Tillery had some minor hiccups early in his career but has been squeaky clean since. There have also been rumors that he is a high maintenance player, but from what I am told, that stems from his other loves outside of football. Thanks to his time at Notre Dame, he has traveled the world and has other interests besides football. Similar to what happened to Rosen last year, I think that is being taken out of context. That is also why I believe the Bills have visited or seen Notre Dame more than any other school; they are simply doing their due diligence. Some may say he isn’t “process-y” which may be true, but the staff has worked tirelessly to build a foundation of leaders and men with high character. Bringing in guys that may have a few chinks in their armor shouldn’t be an issue because of the strong locker room that has been built.

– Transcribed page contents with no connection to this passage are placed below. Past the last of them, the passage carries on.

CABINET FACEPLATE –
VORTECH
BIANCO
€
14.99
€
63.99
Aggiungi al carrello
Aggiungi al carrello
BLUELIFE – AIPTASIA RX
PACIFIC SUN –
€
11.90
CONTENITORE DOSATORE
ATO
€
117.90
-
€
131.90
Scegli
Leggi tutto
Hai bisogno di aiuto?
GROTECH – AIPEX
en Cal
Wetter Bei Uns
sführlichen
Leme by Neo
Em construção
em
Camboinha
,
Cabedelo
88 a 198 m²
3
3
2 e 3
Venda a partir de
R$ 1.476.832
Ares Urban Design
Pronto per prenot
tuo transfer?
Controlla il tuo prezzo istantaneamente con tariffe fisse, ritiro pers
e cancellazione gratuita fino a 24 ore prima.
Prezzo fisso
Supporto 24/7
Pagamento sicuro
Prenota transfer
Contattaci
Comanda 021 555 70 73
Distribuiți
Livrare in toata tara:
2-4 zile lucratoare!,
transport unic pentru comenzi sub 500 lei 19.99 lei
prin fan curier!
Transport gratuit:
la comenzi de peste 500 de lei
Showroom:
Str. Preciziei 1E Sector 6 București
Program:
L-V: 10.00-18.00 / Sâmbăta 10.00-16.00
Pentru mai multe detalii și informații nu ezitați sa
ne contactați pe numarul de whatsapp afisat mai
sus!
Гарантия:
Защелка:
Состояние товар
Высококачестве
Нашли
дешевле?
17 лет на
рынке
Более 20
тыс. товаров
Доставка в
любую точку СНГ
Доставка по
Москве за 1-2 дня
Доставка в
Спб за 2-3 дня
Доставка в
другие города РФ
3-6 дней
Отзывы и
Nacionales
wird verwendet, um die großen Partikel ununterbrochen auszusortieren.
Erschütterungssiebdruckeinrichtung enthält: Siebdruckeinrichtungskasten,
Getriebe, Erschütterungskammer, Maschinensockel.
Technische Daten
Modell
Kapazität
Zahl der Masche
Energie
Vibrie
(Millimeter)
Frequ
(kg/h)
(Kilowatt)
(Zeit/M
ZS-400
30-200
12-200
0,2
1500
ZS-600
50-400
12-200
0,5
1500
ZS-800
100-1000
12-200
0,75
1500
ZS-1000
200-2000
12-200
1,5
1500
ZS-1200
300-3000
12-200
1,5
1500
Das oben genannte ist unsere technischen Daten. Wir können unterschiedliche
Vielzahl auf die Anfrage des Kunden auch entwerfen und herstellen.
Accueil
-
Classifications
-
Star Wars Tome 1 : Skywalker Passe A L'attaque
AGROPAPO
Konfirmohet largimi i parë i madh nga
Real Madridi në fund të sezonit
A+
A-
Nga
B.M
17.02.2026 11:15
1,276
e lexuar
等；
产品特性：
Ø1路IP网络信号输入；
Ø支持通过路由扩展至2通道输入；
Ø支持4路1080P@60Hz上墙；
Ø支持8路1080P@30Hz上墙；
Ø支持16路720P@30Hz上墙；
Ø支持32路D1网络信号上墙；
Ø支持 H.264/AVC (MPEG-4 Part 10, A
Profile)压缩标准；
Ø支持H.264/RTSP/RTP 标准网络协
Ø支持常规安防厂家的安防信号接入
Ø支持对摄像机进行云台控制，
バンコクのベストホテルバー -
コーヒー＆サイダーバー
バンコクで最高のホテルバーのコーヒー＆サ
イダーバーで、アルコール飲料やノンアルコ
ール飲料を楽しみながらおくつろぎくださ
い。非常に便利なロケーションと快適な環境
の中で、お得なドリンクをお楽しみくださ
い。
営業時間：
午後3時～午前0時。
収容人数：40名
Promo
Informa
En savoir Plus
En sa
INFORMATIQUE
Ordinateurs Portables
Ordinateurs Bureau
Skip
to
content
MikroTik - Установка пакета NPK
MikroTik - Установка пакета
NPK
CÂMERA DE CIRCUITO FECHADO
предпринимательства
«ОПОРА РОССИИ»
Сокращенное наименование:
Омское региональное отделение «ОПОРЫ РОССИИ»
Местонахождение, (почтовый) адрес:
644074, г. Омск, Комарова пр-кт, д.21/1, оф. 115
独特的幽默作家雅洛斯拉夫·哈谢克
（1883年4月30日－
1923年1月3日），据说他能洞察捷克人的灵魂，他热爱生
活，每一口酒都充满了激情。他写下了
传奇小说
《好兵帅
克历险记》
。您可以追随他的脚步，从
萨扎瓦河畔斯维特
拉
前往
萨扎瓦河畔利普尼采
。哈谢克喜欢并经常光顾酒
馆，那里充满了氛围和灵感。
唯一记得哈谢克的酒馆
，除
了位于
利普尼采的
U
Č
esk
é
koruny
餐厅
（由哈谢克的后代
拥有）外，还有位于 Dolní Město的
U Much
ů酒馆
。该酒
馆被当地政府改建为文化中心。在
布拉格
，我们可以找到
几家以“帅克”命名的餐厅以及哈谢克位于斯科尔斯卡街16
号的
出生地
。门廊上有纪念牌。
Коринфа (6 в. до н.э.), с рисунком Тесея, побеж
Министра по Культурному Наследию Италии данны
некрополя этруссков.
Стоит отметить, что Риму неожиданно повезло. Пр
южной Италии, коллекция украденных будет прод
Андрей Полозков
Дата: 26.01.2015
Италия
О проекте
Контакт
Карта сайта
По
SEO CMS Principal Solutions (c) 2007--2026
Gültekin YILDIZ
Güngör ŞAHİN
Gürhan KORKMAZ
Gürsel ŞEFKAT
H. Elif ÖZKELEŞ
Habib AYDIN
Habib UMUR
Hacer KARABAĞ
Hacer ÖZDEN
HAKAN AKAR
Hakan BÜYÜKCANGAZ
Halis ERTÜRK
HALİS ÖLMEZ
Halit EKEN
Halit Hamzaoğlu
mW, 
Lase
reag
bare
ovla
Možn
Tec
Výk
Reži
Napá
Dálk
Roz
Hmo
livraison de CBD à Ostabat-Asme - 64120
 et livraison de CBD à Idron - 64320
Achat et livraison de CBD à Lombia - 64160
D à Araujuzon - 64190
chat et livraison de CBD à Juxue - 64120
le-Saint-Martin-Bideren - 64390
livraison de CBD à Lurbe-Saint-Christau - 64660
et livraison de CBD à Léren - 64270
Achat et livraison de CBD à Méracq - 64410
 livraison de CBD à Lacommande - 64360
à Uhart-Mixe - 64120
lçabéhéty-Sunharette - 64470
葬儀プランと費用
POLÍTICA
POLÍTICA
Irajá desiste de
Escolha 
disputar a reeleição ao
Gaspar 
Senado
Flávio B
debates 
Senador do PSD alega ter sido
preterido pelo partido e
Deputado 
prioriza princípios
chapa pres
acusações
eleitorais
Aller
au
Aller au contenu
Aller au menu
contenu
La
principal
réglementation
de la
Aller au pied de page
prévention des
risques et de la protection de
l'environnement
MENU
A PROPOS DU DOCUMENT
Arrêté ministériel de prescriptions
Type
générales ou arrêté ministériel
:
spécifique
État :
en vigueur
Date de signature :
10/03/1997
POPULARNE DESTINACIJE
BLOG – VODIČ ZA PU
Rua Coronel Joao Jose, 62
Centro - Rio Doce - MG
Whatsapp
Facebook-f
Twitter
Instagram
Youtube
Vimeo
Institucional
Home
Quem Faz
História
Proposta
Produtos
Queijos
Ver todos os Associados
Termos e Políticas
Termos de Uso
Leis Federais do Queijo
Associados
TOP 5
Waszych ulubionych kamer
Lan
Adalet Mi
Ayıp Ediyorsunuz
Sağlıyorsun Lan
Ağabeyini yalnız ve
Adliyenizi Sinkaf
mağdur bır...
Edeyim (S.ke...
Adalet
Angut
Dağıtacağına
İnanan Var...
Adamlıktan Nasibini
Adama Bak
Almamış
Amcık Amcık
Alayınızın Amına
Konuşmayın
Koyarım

On another note, Director of Pro Personnel Dan Morgan was cross-trained as a college and pro scout while in Seattle, and they place a premium on getting athletes along the defensive line. In 2017, they drafted a similar defender in Malik McDowell.

His career was derailed due to an unfortunate injury, but he was one of five defensive tackles they drafted in the last four drafts.  I believe Morgan’s experience cross-scouting in Seattle may help the Bills draft their future at defensive tackle, and they need him to be a playmaker. Tillery could be that guy they snag in the second round if the position isn’t addressed in the first.